Na sociedade anônima, que é considerada uma sociedade de capital conforme a norma mexicana, existe apenas uma causa específica de exclusão de acionistas expressamente estabelecida pela lei. Em relação ao acima referido, os artigos 118 e seguintes da LGSM estabelecem um mecanismo para separar da sociedade aqueles acionistas inadimplentes que não tiverem pago, no prazo combinado, ações subscritas pendentes de pagamento.

Contudo, como consequência de uma série de reformas das leis comerciais realizadas no ano de 2014, o artigo 91 da LGSM foi modificado, sendo estabelecido que as sociedades anônimas podem incluir em seus estatutos sociais estipulações que determinem causas de exclusão de sócios. Portanto, os acionistas da S.A. podem acordar livremente causas de exclusão de sócios nos estatutos da sociedade.  

Na prática, algumas das causas de exclusão de acionistas que normalmente são estabelecidas nos estatutos sociais da S.A. são: (i) concorrer com o mesmo giro comercial que a sociedade ou ser sócio ou acionista de uma sociedade concorrente, (ii) não comparecer durante um determinado período de tempo às assembleias de acionistas, e (iii) não cumprir as obrigações de venda forçada estabelecidas nos estatutos da sociedade. Estes são alguns exemplos, porém não é uma lista exaustiva de possíveis causas de exclusão.

Ainda não existem suficientes precedentes ou decisões judiciais no México que ajudem a interpretar os dispositivos mencionados e a aplicação prática dos mesmos. No entanto, consideramos que é importante, na prática corporativa ou societária, aplicar de modo adequado os dispositivos acima referidos. Isto é, evitar aprovar reformas de estatutos ad-hoc que visem excluir um grupo de acionistas aprovando uma reforma que, de antemão, se pretende aplicar apenas a esse grupo. Se uma causa de exclusão de acionistas tiver sido estabelecida nos estatutos no início da sociedade, ou antes de qualquer conflito de acionistas, a aplicação de uma causa dessa naturaleza terá mais possibilidade de passar o escrutínio judicial, chegado o momento. 

O previsto neste ponto também é aplicado para a S.A.P.I.

 

PERU

A Lei Geral de Sociedades peruana não contempla uma figura expressa que permita a aquisição ou exclusão forçada de acionistas minoritários por parte do acionista majoritário.
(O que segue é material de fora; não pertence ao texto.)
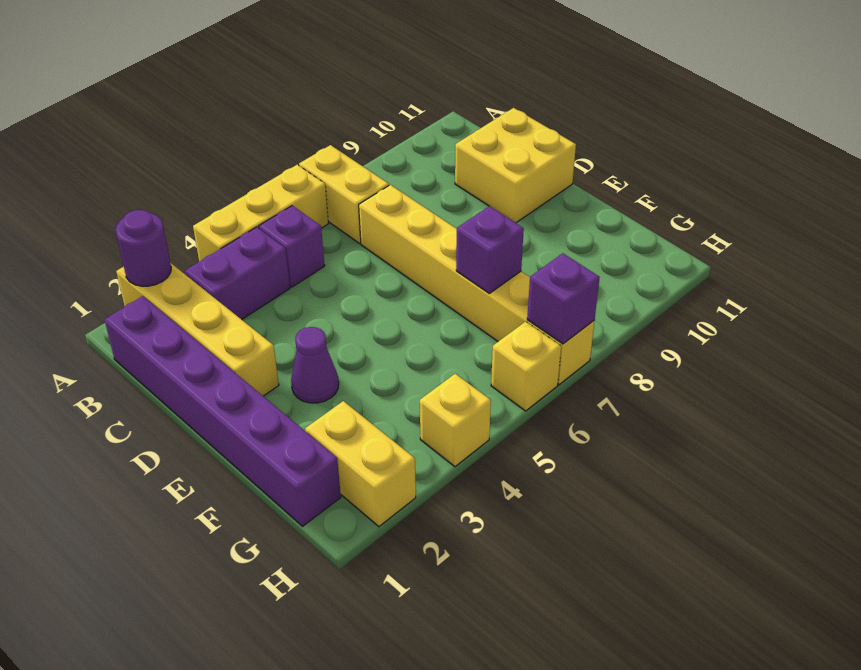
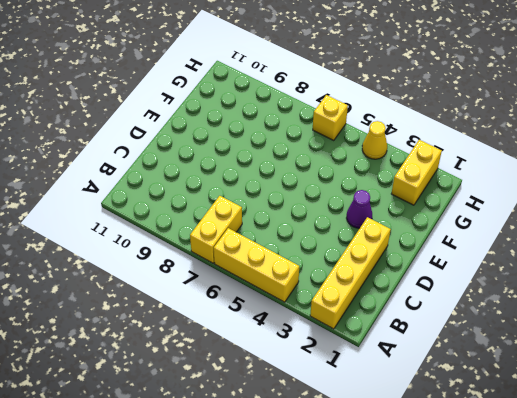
yellow 1x1 cone [362,121,387,159] -> yellow 1x1 brick [420,374,491,467]
none -> purple 1x6 brick [105,296,341,526]
none -> purple 1x2 brick [184,227,290,320]
none -> purple 1x1 brick [259,206,325,287]

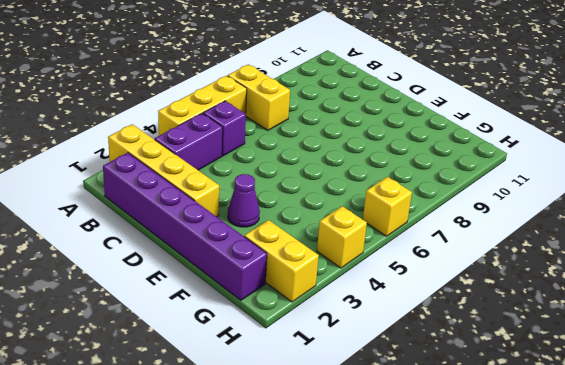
none -> yellow 1x6 brick [359,185,595,385]
none -> yellow 2x2 brick [455,108,576,223]
none -> purple 1x1 round brick [115,210,171,286]

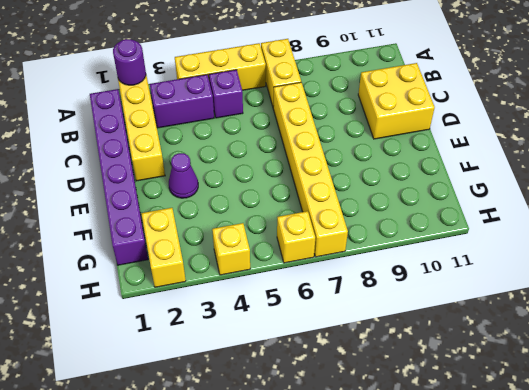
none -> purple 1x1 brick [456,206,524,293]
none -> purple 1x1 brick [527,253,600,344]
No entanto, um setor da doutrina peruana considera que uma operação de squeeze-out é viável apontando que, sob certas circunstâncias, é possível instrumentalizá-la sem que o direito de propriedade previsto na Constituição Política do Peru seja violado ou se considere que ela constitui um abuso do direito.

Contudo, além de estruturar um squeeze out de forma que não se viole o direito de propriedade ou se configure uma situação de abuso de direito, importa destacar que sob a legislação societária peruana existem outras barreiras potenciais como (i) a impossibilidade de reduzir o capital social afetando apenas alguns acionistas sem contar com o voto favorável da totalidade das ações subscritas com direito a voto; (ii) a impossibilidade de impor obrigações de caráter econômico a acionistas sem seu consentimento; (iii) a ausência da figura do cash out merger, e (iv) a regulamentação societária de conflito de interesses que impediria um acionista de votar numa situação na qual exista um conflito de interesse (p.ex. transferir ativos para uma empresa controlada por ele). 
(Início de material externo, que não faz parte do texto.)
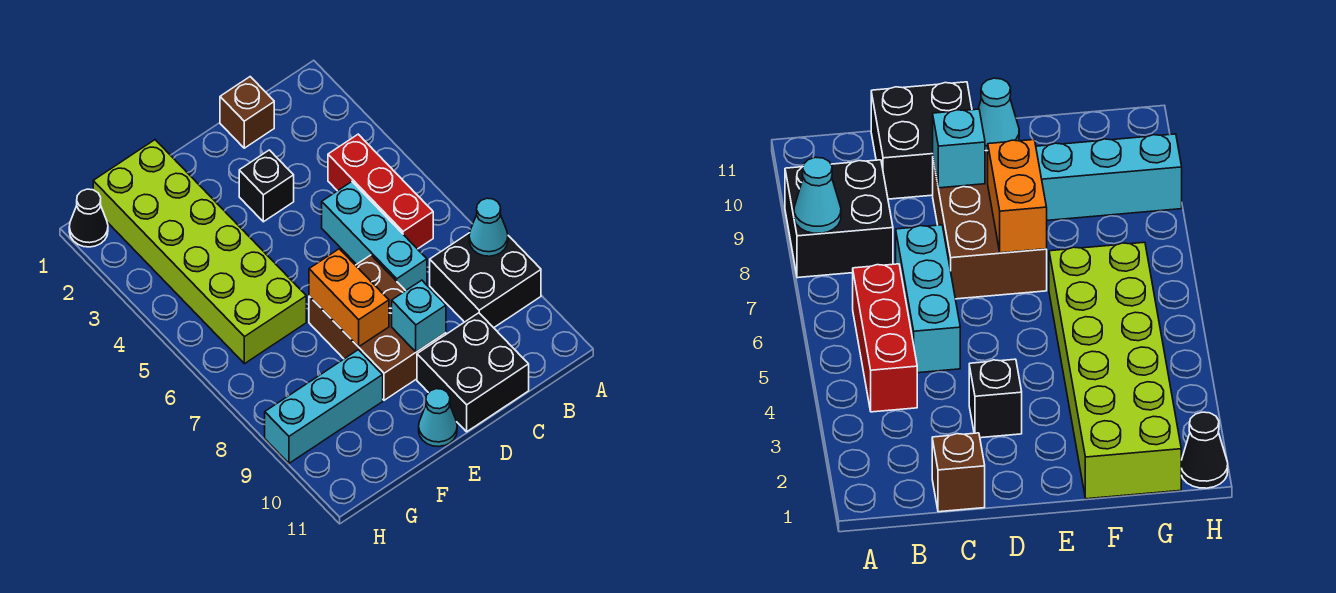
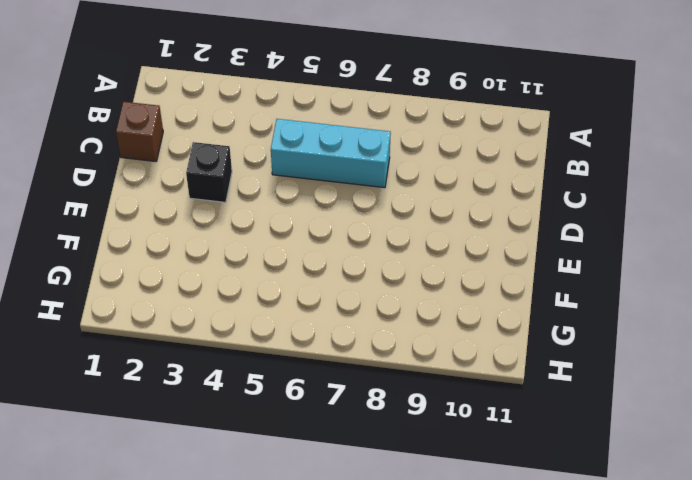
none -> black 2x2 brick [430,233,541,328]
none -> red 1x3 brick [328,134,433,249]
none -> black 2x2 brick [417,313,529,432]

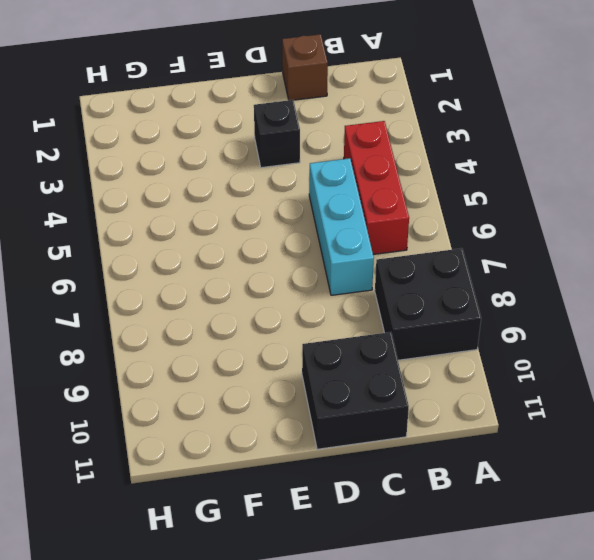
none -> brown 2x3 brick [309,255,446,400]
none -> cyan 1x1 cone [419,389,457,447]
none -> lime 2x6 brick [93,140,306,364]

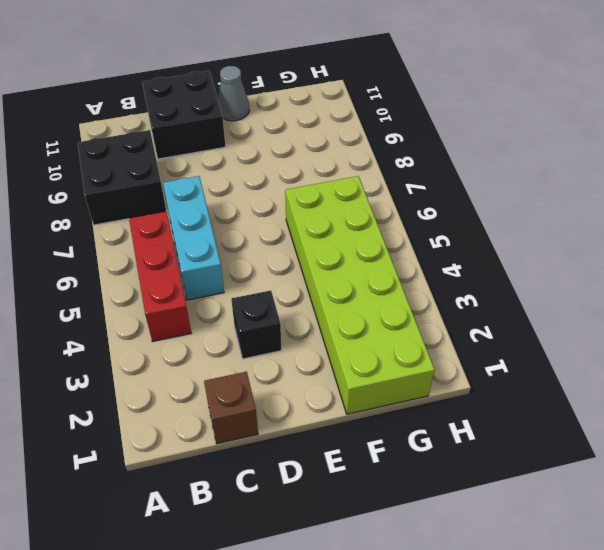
grey 1x1 cone [218,66,250,121] -> cyan 1x1 cone [419,389,457,447]
none -> brown 2x3 brick [309,255,446,400]
none -> cyan 1x3 brick [265,350,383,463]
none -> black 1x1 cone [69,189,108,247]

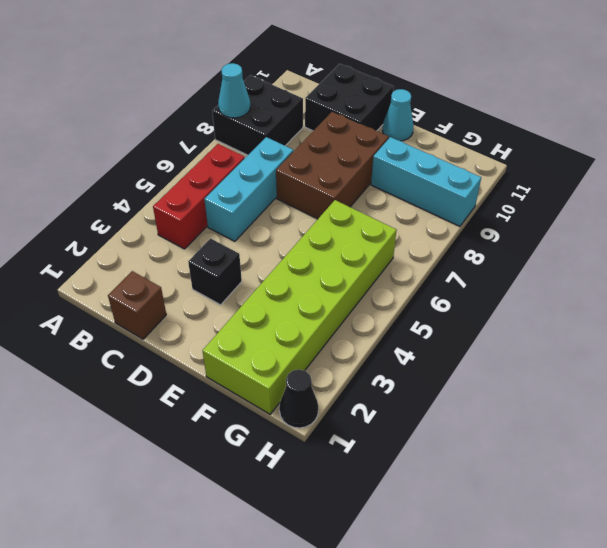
none -> cyan 1x1 brick [392,280,446,352]
none -> orange 1x2 brick [309,249,389,347]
Atendendo ao acima referido e à falta de precedentes vinculantes que outorguem mais previsibilidade jurídica, não é possível garantir que uma estrutura de squeeze out esteja isenta de riscos. Apesar disso, a seguir detalhamos alguns exemplos de figuras que foram analisadas e consideradas potencialmente viáveis no passado. Não recomendamos implementar estas figuras que estão sujeitas, em cada caso, a uma análise específica dos documentos constitutivos da sociedade, dos fatos e comportamento das partes, bem como da sua viabilidade tributária e da continuidade do negócio:

a. Dissolução e liquidação

Acordar com as maiorias estabelecidas a dissolução e liquidação da sociedade no âmbito da qual o acionista majoritário obtenha os ativos relevantes do negócio.

b. Causas de exclusão

A modificação do estatuto social que vise incluir causas de exclusão que permitam, no futuro, aprovar a exclusão de um acionista minoritário (p.ex. ausência de participação, conflito de interesse etc.).  Logicamente, a causa pela qual se estabeleça a exclusão deverá ser configurada após a aprovação da modificação e ser objetiva.

c. Redução e aumento de capital

Entendemos que a operação implementada comportou a redução de capital social a zero por um breve momento, com um aumento de capital por novos aportes de imediato no qual se conferiu a todos os acionistas o direito de subscrever ações. Este mecanismo foi explorado nos casos em que os acionistas minoritários não são ativos (p.ex. sucessivos herdeiros ou desconhecimento do domicílio). Esta estrutura teria mais fundamento nos casos em que a redução é requerida por lei.

 

BRASIL*

*conteúdo elaborado pelo escritório brasileiro NBF|A

A legislação brasileira regulamenta a possibilidade de saída forçada dos acionistas minoritários em diversas normas previstas, tanto na Lei das Sociedades por Ações (Lei n.º 6.404/76, conforme suas modificações posteriores) quanto no Código Civil Brasileiro (Lei n.º 10/406/2002).

A Lei das Sociedades por Ações brasileira prevê a possibilidade de os estatutos ou a assembleia geral de acionistas autorizarem a aplicação de ganhos ou reservas no resgate ou na amortização de ações (art. 44) em sociedades não cotadas. No entanto, ao contrário do mecanismo de squeeze-out previsto para as sociedades cotadas, o resgate das ações de um mesmo tipo para sociedades não cotadas só será possível se os acionistas que representam, no mínimo, a metade das ações atingidas assim aprovarem em assembleia geral especialmente convocada.

Por outro lado, para os casos específicos das sociedades limitadas, o Código Civil Brasileiro (art. 1.085) autoriza expressamente, em alguns casos, que a maioria dos sócios determine a exclusão dos sócios minoritários quando entenda que estes estão pondo em risco a continuidade da empresa por atos graves comprovados.

Além destes mecanismos previstos na legislação, a prática comercial brasileira desenvolveu outras alternativas que podem dar lugar à exclusão forçada de acionistas minoritários de sociedades não cotadas, como é o caso da venda de ativos a uma sociedade do grupo do controlador, com a posterior liquidação da sociedade da qual os minoritários participavam, ou da execução de diferentes tipos de cláusulas previstas nos pactos de acionistas que resultam na exclusão dos minoritários como, por exemplo, opções de compra das ações dos minoritários a favor do controlador, drag along (obrigação de venda conjunta) do acionista minoritário em caso de alienação de ações pelo controlador, entre outros. Em qualquer caso, antes de implementar alguma destas alternativas deve ser feita uma análise específica de cada caso para determinar sua viabilidade e riscos.